> **Task instructions**
Quote all of the data below exactly, please.

··· Supplied entries ···

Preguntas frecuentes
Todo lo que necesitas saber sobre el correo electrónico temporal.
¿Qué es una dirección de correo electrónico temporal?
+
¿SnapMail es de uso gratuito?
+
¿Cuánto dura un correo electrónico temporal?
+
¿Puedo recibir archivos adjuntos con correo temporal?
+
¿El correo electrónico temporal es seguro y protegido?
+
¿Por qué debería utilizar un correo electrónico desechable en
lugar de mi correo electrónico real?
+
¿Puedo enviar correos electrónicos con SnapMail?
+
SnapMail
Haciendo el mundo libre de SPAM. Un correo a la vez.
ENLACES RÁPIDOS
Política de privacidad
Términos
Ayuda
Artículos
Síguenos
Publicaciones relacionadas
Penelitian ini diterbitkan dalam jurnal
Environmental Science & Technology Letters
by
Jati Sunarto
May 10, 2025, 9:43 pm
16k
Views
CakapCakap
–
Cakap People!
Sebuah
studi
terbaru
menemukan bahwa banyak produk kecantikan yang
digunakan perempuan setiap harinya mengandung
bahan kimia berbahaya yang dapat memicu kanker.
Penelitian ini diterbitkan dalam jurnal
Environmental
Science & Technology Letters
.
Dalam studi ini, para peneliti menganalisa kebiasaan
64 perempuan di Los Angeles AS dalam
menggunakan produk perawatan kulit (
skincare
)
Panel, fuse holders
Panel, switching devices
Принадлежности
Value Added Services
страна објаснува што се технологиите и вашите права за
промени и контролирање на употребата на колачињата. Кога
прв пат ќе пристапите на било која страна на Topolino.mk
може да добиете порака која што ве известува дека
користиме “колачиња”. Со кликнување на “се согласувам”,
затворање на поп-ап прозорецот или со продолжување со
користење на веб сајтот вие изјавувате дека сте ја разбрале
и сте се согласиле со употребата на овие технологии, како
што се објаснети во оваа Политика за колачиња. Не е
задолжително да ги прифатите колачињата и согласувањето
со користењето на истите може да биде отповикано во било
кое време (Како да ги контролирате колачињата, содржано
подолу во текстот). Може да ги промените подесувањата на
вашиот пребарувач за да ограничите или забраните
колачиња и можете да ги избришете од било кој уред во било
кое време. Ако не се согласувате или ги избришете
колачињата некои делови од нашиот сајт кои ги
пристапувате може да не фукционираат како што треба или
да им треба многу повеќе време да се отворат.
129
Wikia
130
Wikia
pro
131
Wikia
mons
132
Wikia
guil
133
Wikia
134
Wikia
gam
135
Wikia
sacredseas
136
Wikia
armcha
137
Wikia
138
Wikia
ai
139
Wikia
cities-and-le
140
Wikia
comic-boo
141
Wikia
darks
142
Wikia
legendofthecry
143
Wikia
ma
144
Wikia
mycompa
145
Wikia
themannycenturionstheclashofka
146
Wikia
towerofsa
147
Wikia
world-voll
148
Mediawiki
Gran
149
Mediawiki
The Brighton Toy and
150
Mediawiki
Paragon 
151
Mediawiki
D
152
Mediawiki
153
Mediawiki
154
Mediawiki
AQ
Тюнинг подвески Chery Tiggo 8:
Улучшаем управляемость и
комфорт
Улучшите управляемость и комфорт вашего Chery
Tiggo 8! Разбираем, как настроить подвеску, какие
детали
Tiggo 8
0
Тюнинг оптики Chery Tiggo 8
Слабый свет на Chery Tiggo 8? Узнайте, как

···

> **Solution to the problem**
Preguntas frecuentes
Todo lo que necesitas saber sobre el correo electrónico temporal.
¿Qué es una dirección de correo electrónico temporal?
+
¿SnapMail es de uso gratuito?
+
¿Cuánto dura un correo electrónico temporal?
+
¿Puedo recibir archivos adjuntos con correo temporal?
+
¿El correo electrónico temporal es seguro y protegido?
+
¿Por qué debería utilizar un correo electrónico desechable en
lugar de mi correo electrónico real?
+
¿Puedo enviar correos electrónicos con SnapMail?
+
SnapMail
Haciendo el mundo libre de SPAM. Un correo a la vez.
ENLACES RÁPIDOS
Política de privacidad
Términos
Ayuda
Artículos
Síguenos
Publicaciones relacionadas
Penelitian ini diterbitkan dalam jurnal
Environmental Science & Technology Letters
by
Jati Sunarto
May 10, 2025, 9:43 pm
16k
Views
CakapCakap
–
Cakap People!
Sebuah
studi
terbaru
menemukan bahwa banyak produk kecantikan yang
digunakan perempuan setiap harinya mengandung
bahan kimia berbahaya yang dapat memicu kanker.
Penelitian ini diterbitkan dalam jurnal
Environmental
Science & Technology Letters
.
Dalam studi ini, para peneliti menganalisa kebiasaan
64 perempuan di Los Angeles AS dalam
menggunakan produk perawatan kulit (
skincare
)
Panel, fuse holders
Panel, switching devices
Принадлежности
Value Added Services
страна објаснува што се технологиите и вашите права за
промени и контролирање на употребата на колачињата. Кога
прв пат ќе пристапите на било која страна на Topolino.mk
може да добиете порака која што ве известува дека
користиме “колачиња”. Со кликнување на “се согласувам”,
затворање на поп-ап прозорецот или со продолжување со
користење на веб сајтот вие изјавувате дека сте ја разбрале
и сте се согласиле со употребата на овие технологии, како
што се објаснети во оваа Политика за колачиња. Не е
задолжително да ги прифатите колачињата и согласувањето
со користењето на истите може да биде отповикано во било
кое време (Како да ги контролирате колачињата, содржано
подолу во текстот). Може да ги промените подесувањата на
вашиот пребарувач за да ограничите или забраните
колачиња и можете да ги избришете од било кој уред во било
кое време. Ако не се согласувате или ги избришете
колачињата некои делови од нашиот сајт кои ги
пристапувате може да не фукционираат како што треба или
да им треба многу повеќе време да се отворат.
129
Wikia
130
Wikia
pro
131
Wikia
mons
132
Wikia
guil
133
Wikia
134
Wikia
gam
135
Wikia
sacredseas
136
Wikia
armcha
137
Wikia
138
Wikia
ai
139
Wikia
cities-and-le
140
Wikia
comic-boo
141
Wikia
darks
142
Wikia
legendofthecry
143
Wikia
ma
144
Wikia
mycompa
145
Wikia
themannycenturionstheclashofka
146
Wikia
towerofsa
147
Wikia
world-voll
148
Mediawiki
Gran
149
Mediawiki
The Brighton Toy and
150
Mediawiki
Paragon 
151
Mediawiki
D
152
Mediawiki
153
Mediawiki
154
Mediawiki
AQ
Тюнинг подвески Chery Tiggo 8:
Улучшаем управляемость и
комфорт
Улучшите управляемость и комфорт вашего Chery
Tiggo 8! Разбираем, как настроить подвеску, какие
детали
Tiggo 8
0
Тюнинг оптики Chery Tiggo 8
Слабый свет на Chery Tiggo 8? Узнайте, как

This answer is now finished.